When he decided to be a finance major, Baldwin-Henry’s long-range goal was to work as a trader to earn money to help his family and community. But then he decided choosing real estate as a concentration would help him develop skills to support his community more quickly. “I thought, what can I do now? Real estate began to pique my interest,” he said.
Knowing redevelopment can displace people, Baldwin-Henry wants to help fellow Newark residents stay in their neighborhoods, even as the area is redeveloped.
During the past two summers, Baldwin-Henry interned as an analyst with Bank of America, an opportunity he landed through networking and the America Needs You program. He secured a job as a credit analyst at Bank of America after he graduates in the spring. His goal is to transition within the company to become an acquisition analyst or similar role that will help him develop skills related to real estate.

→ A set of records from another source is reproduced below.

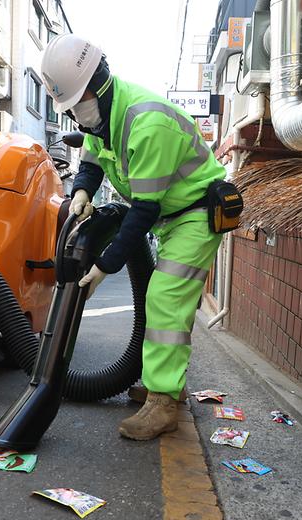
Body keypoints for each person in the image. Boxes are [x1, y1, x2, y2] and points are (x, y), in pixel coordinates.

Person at [41, 35, 227, 440]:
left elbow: (142, 211)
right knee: (163, 301)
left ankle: (163, 402)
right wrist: (82, 192)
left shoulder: (147, 122)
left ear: (98, 85)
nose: (74, 114)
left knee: (163, 298)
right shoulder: (102, 119)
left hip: (196, 216)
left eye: (76, 103)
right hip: (169, 217)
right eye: (68, 108)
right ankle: (164, 384)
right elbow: (91, 161)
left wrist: (103, 267)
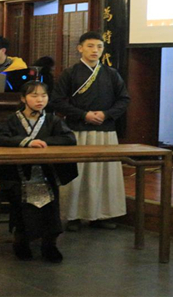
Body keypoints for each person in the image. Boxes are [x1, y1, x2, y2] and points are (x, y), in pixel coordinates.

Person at [51, 31, 130, 231]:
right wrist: (83, 115)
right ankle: (74, 216)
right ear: (80, 48)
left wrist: (106, 114)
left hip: (105, 130)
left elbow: (124, 99)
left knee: (105, 173)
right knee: (78, 174)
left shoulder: (111, 74)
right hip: (78, 130)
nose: (95, 50)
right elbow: (57, 101)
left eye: (99, 47)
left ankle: (102, 215)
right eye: (90, 46)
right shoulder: (70, 73)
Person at [0, 80, 77, 263]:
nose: (40, 100)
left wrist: (45, 142)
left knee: (51, 204)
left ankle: (49, 244)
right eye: (34, 95)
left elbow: (69, 138)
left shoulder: (53, 120)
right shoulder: (11, 120)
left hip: (46, 173)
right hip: (18, 174)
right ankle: (21, 241)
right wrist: (27, 142)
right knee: (21, 205)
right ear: (23, 98)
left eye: (44, 96)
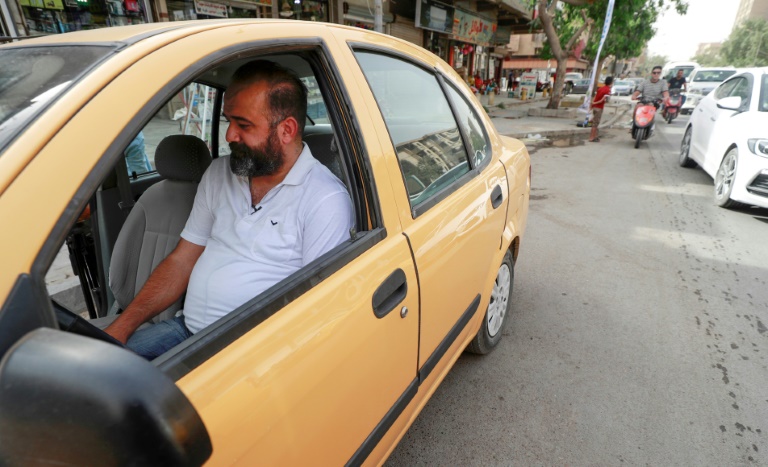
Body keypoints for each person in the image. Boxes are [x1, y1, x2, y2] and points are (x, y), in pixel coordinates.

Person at [105, 60, 355, 359]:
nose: (229, 136)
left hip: (252, 355)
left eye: (244, 125)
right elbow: (183, 260)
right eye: (228, 122)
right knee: (94, 370)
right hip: (186, 330)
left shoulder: (325, 200)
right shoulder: (218, 174)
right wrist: (121, 328)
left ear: (287, 130)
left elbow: (317, 312)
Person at [589, 76, 613, 143]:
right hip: (599, 107)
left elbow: (595, 97)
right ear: (611, 82)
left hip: (595, 107)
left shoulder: (600, 88)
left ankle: (595, 136)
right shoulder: (608, 90)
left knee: (594, 122)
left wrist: (592, 105)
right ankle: (592, 137)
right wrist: (594, 102)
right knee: (595, 123)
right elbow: (602, 100)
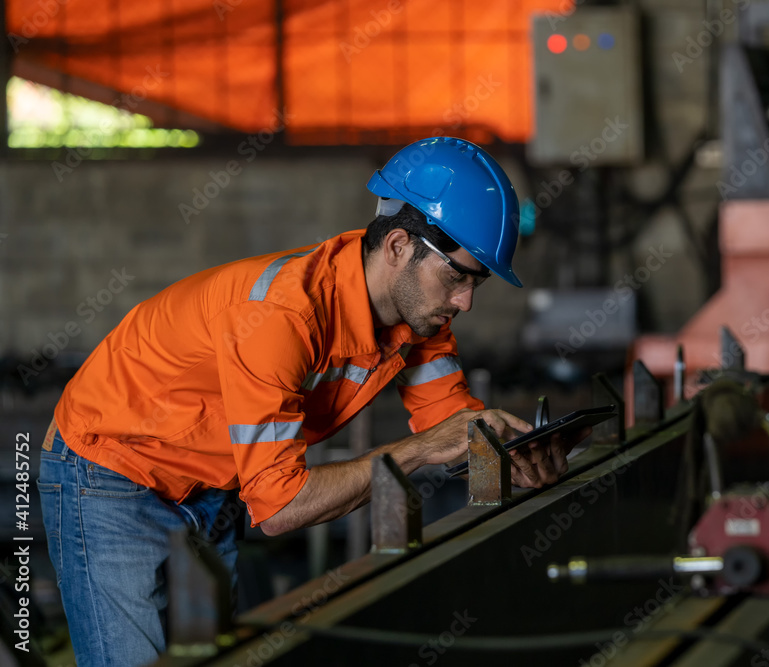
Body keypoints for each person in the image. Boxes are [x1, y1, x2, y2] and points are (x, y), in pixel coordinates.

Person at [37, 136, 583, 666]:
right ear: (397, 247)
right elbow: (279, 507)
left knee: (212, 660)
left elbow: (453, 425)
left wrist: (512, 458)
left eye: (476, 283)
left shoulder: (419, 319)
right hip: (110, 469)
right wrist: (417, 453)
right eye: (456, 276)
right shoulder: (282, 317)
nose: (464, 301)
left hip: (212, 480)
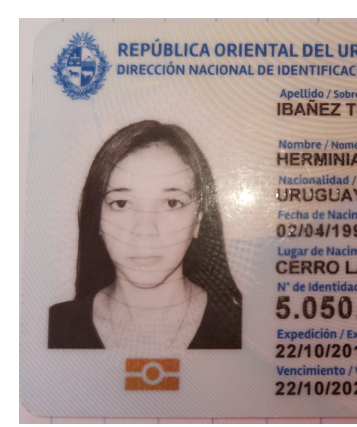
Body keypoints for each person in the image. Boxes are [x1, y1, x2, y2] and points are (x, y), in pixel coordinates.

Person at [48, 120, 242, 350]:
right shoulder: (55, 328)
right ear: (98, 218)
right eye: (121, 203)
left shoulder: (244, 331)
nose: (145, 230)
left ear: (198, 221)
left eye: (172, 203)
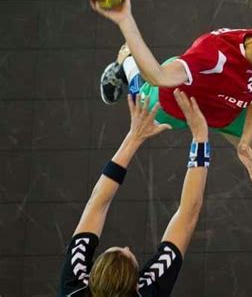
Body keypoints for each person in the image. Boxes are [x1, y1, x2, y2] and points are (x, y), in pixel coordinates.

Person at [91, 0, 252, 264]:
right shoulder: (213, 53)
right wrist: (125, 20)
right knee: (141, 92)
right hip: (181, 102)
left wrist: (244, 143)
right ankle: (126, 61)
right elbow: (159, 77)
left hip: (229, 108)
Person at [59, 89, 210, 296]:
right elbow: (97, 203)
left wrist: (200, 138)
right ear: (136, 286)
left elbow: (189, 215)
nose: (128, 248)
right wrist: (134, 138)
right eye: (129, 255)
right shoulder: (73, 285)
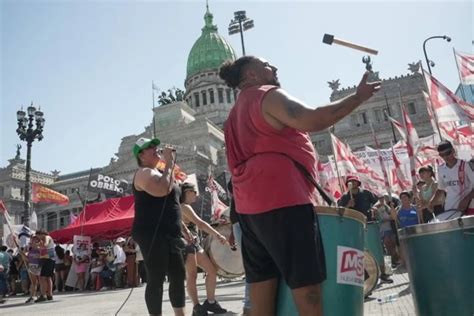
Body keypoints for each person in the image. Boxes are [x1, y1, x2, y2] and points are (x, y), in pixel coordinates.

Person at [219, 56, 380, 315]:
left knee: (261, 294)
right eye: (267, 66)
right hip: (283, 202)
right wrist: (357, 98)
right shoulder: (266, 94)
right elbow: (313, 118)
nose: (274, 68)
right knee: (308, 291)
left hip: (250, 211)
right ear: (251, 75)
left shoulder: (233, 114)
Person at [131, 137, 186, 316]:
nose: (155, 149)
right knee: (156, 278)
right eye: (149, 147)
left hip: (171, 232)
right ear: (140, 155)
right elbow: (163, 190)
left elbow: (173, 204)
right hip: (152, 232)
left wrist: (183, 228)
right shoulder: (143, 172)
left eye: (155, 146)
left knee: (178, 276)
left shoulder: (162, 172)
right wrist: (169, 163)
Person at [179, 182, 228, 316]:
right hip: (185, 244)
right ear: (187, 192)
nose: (197, 194)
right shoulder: (184, 207)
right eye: (194, 191)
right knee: (192, 275)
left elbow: (200, 223)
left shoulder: (185, 207)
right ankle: (196, 306)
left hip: (194, 244)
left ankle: (210, 302)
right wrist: (217, 235)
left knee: (212, 270)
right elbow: (200, 224)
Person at [431, 141, 474, 215]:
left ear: (453, 150)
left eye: (447, 153)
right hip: (450, 208)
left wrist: (467, 199)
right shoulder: (441, 169)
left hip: (468, 207)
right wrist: (431, 203)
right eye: (442, 155)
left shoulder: (465, 165)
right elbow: (441, 188)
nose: (445, 157)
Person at [227, 180, 251, 316]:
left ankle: (249, 305)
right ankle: (249, 305)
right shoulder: (237, 174)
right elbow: (234, 201)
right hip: (240, 222)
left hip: (246, 221)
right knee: (251, 265)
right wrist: (232, 231)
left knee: (252, 265)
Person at [35, 229, 55, 302]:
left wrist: (39, 244)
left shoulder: (47, 237)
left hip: (48, 259)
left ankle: (43, 295)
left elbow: (45, 244)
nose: (38, 238)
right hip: (48, 259)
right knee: (47, 277)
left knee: (43, 277)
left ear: (41, 234)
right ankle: (49, 294)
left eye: (38, 236)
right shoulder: (44, 239)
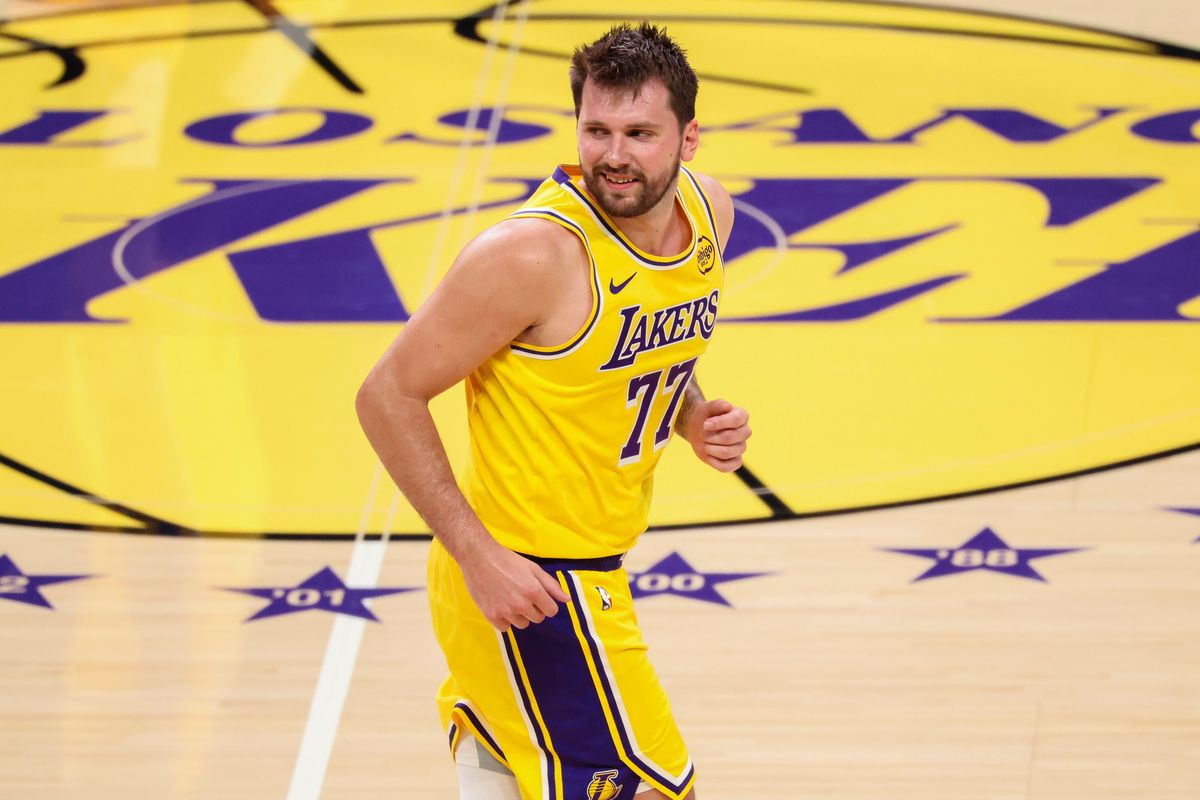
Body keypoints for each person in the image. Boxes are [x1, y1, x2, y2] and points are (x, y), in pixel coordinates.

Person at [355, 22, 751, 800]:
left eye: (639, 134)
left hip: (584, 564)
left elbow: (637, 348)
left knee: (521, 767)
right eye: (596, 130)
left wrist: (692, 415)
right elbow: (385, 394)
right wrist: (479, 557)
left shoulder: (710, 215)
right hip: (532, 578)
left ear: (689, 138)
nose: (614, 155)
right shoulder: (532, 255)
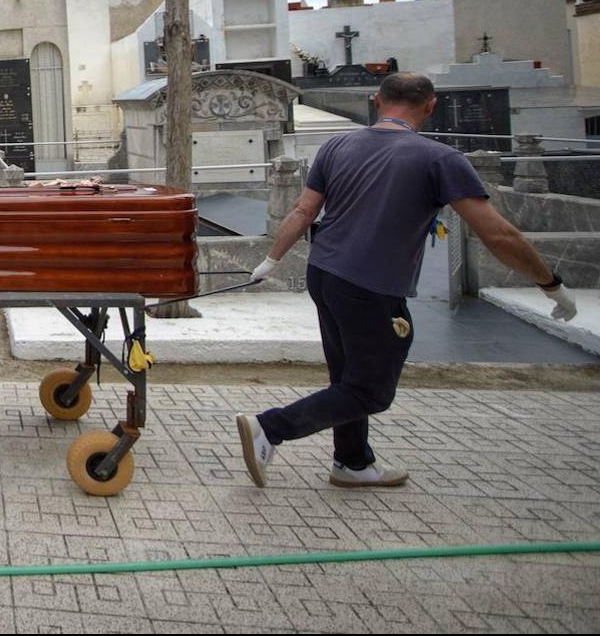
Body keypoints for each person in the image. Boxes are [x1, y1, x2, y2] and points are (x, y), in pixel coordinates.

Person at [238, 73, 577, 489]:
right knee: (371, 391)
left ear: (376, 101)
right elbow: (498, 234)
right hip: (370, 286)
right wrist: (551, 283)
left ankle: (353, 463)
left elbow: (302, 211)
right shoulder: (439, 158)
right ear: (430, 106)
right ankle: (270, 428)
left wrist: (272, 260)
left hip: (324, 274)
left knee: (347, 378)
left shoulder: (337, 145)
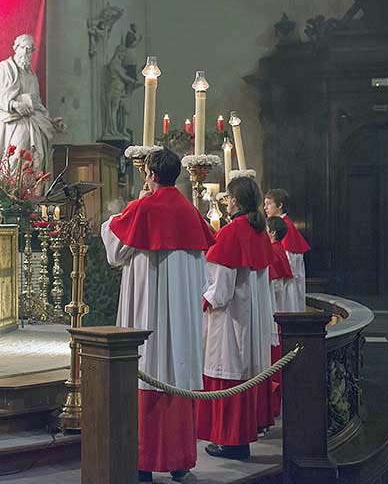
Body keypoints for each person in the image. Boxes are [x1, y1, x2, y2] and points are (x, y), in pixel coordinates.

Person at [101, 148, 215, 482]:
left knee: (148, 366)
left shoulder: (142, 208)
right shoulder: (190, 212)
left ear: (150, 174)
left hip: (146, 312)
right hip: (182, 318)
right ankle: (179, 462)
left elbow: (114, 246)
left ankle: (143, 463)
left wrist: (128, 208)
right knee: (177, 370)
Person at [197, 176, 275, 460]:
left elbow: (222, 289)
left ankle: (231, 441)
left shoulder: (232, 233)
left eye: (229, 197)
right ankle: (240, 439)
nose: (227, 202)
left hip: (231, 321)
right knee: (244, 376)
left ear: (237, 201)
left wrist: (203, 300)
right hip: (251, 320)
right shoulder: (259, 231)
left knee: (227, 376)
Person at [0, 34, 64, 173]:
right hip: (16, 123)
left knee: (36, 160)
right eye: (25, 48)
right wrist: (14, 104)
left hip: (34, 123)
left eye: (30, 50)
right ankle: (11, 192)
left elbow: (36, 103)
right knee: (16, 157)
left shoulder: (31, 74)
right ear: (16, 48)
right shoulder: (5, 68)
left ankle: (31, 194)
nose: (27, 53)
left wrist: (50, 121)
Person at [264, 189, 310, 313]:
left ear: (280, 205)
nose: (265, 208)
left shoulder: (285, 227)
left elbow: (291, 264)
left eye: (268, 204)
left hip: (286, 284)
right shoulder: (278, 224)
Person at [266, 216, 293, 422]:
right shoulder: (279, 251)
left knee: (272, 367)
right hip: (278, 315)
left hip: (273, 317)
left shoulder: (274, 251)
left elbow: (274, 286)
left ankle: (273, 407)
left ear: (273, 233)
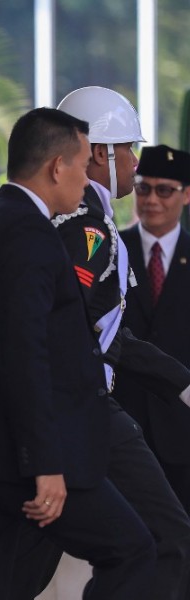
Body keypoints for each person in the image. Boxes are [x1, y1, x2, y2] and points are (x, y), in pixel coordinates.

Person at [0, 107, 157, 600]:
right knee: (131, 551)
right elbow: (24, 353)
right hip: (13, 458)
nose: (88, 180)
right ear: (56, 167)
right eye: (85, 165)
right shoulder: (29, 234)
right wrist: (45, 463)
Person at [45, 88, 190, 599]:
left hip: (90, 410)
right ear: (100, 154)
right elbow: (88, 330)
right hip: (84, 407)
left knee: (137, 544)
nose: (135, 164)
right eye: (129, 149)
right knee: (160, 537)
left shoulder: (84, 217)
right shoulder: (85, 223)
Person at [117, 145, 190, 518]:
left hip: (183, 426)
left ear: (186, 194)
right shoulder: (112, 249)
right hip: (125, 426)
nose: (152, 200)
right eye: (144, 188)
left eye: (165, 190)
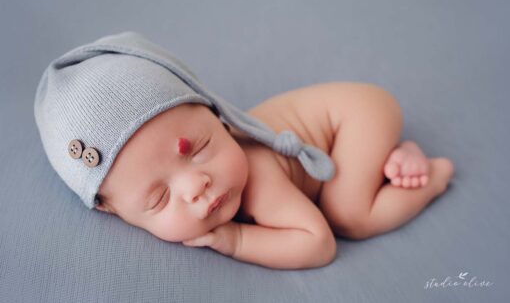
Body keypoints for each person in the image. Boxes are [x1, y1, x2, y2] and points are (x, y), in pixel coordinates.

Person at [34, 32, 454, 270]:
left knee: (348, 215)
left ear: (217, 117)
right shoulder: (134, 191)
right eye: (159, 198)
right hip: (346, 127)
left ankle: (432, 174)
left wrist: (236, 239)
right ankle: (387, 159)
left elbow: (318, 243)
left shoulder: (258, 180)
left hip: (358, 116)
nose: (198, 186)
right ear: (114, 211)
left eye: (199, 149)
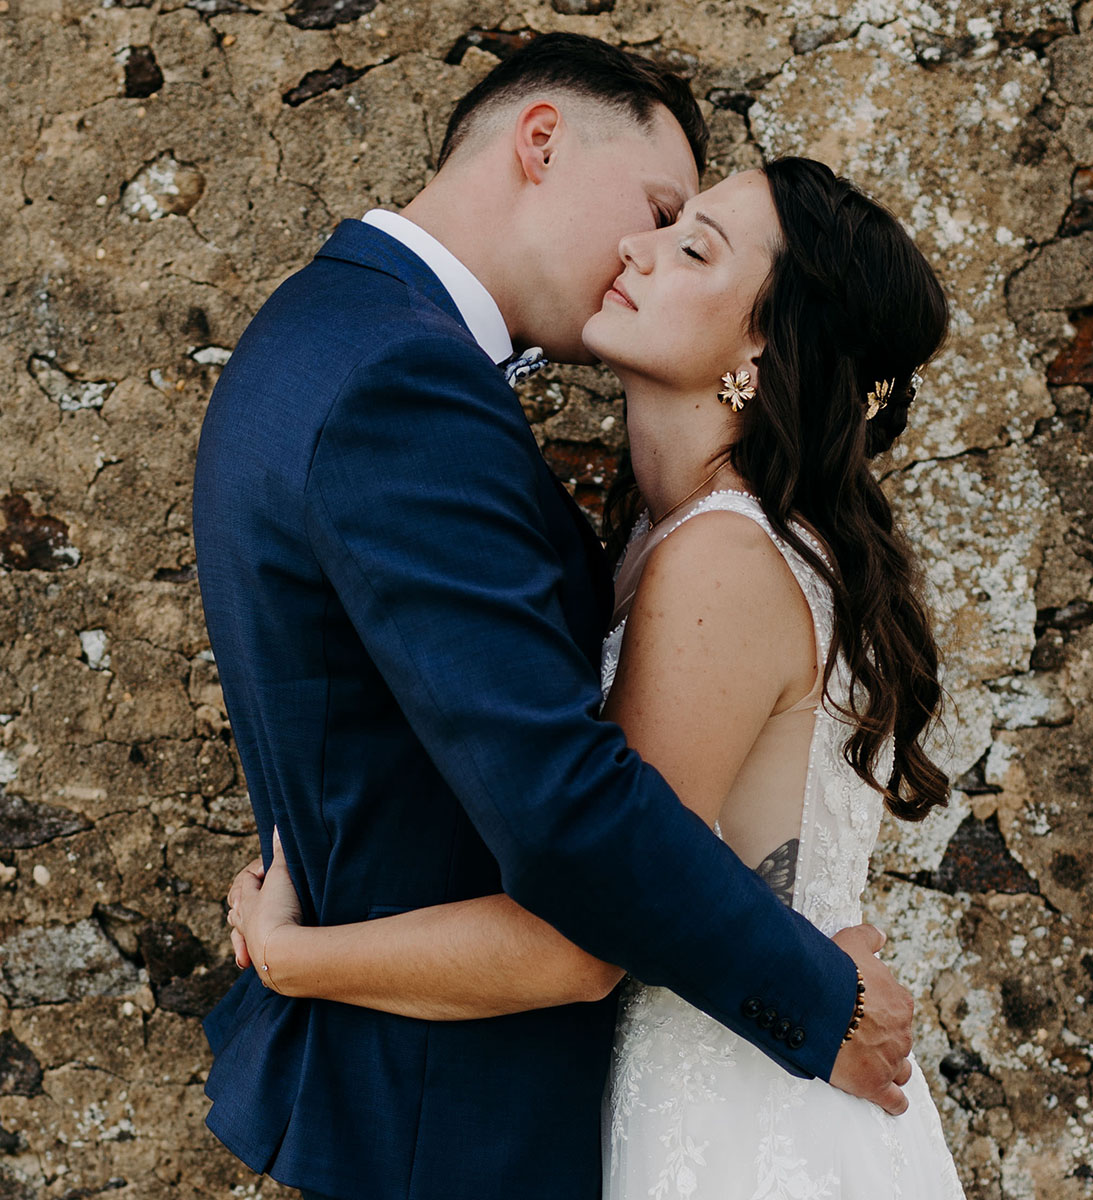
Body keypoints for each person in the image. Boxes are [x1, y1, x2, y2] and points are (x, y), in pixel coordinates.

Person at [193, 33, 916, 1200]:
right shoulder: (404, 383)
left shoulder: (332, 337)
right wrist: (817, 994)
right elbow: (566, 814)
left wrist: (297, 947)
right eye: (661, 207)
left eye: (690, 237)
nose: (643, 248)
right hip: (454, 1111)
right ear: (541, 141)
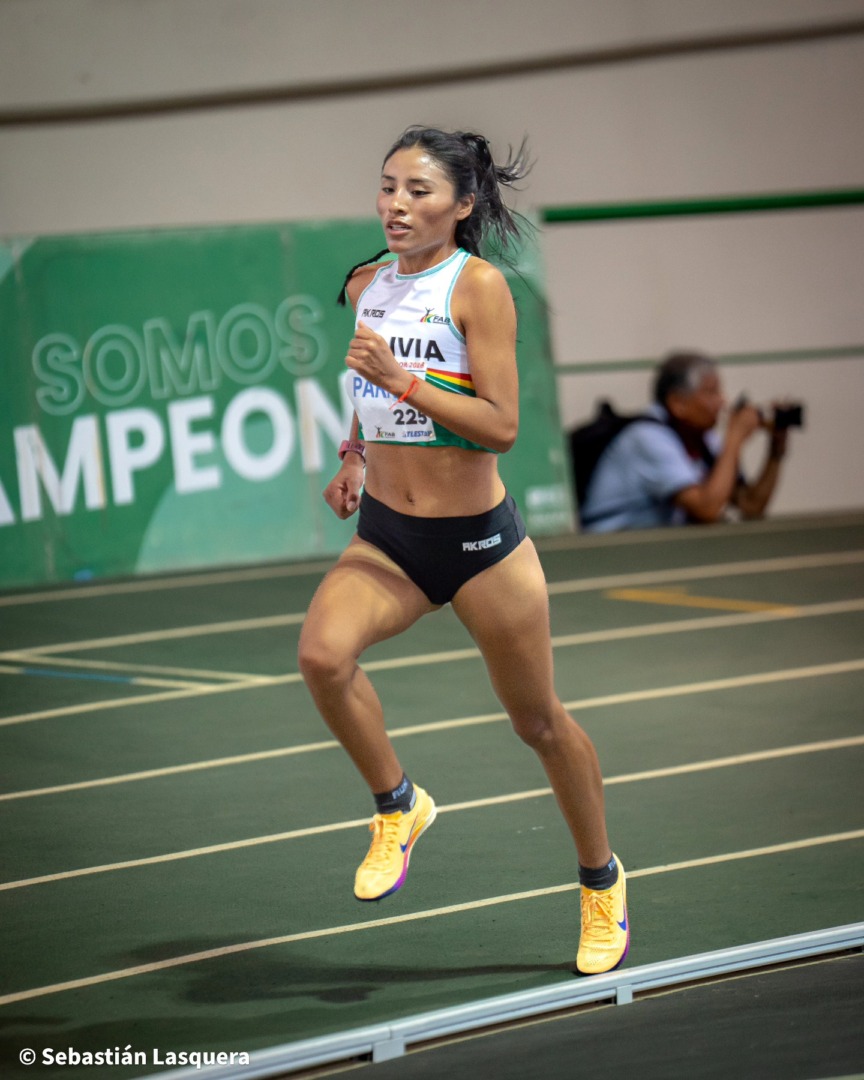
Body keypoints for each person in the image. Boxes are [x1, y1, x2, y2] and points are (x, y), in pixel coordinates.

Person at [297, 126, 628, 976]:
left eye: (418, 192)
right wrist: (354, 454)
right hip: (390, 536)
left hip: (479, 545)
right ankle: (397, 806)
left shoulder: (479, 289)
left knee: (538, 723)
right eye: (387, 188)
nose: (397, 206)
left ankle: (601, 885)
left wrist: (407, 381)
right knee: (322, 657)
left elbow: (503, 428)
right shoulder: (367, 283)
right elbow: (369, 392)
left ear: (464, 206)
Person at [578, 351, 791, 532]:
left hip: (655, 547)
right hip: (611, 546)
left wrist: (776, 452)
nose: (722, 401)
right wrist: (734, 438)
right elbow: (708, 509)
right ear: (677, 403)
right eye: (710, 392)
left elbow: (750, 506)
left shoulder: (704, 438)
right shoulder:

Baldwin-Henry chose Rutgers because of the diversity of its students and the lower cost of in-state tuition – he will graduate with no student loans. The Educational Opportunity Fund program made a huge impact on Baldwin-Henry’s time at Rutgers.
“Coming in, my skills were not A1,” he said. “EOF helped me establish my academic foundation. The summer program gave us a shot at doing well at school.”
Baldwin-Henry credits Darlene Brown and Carl Milton, senior EOF counselors, with encouraging him to become involved with the Rutgers community and helping him develop soft skills. He was a resident assistant with EOF for its summer program.
Brown praised Baldwin-Henry’s drive, and commitment to others. “What makes Ahzem awesome is his drive to achieve his vision, no matter the setbacks he may encounter. He remains steadfast and true to his purpose and his desire to enrich the lives of others. It has been my pleasure to have him as a student,” she said.
Baldwin-Henry has been a member of Rutgers Business School's Marketing and Management Society, and public relations chair for Chi Alpha Epsilon. He also has worked on the help desk at Rutgers Office of Technology & Instructional Service and volunteers at St. James Social Service Corporation, a food pantry in Newark.
He credits the support of family, friends and the EOF with motivating him to succeed and wanting to pay it forward. “I always remember what I lacked growing up,” Baldwin-Henry said. “The more success in my life, the more I have to give back.”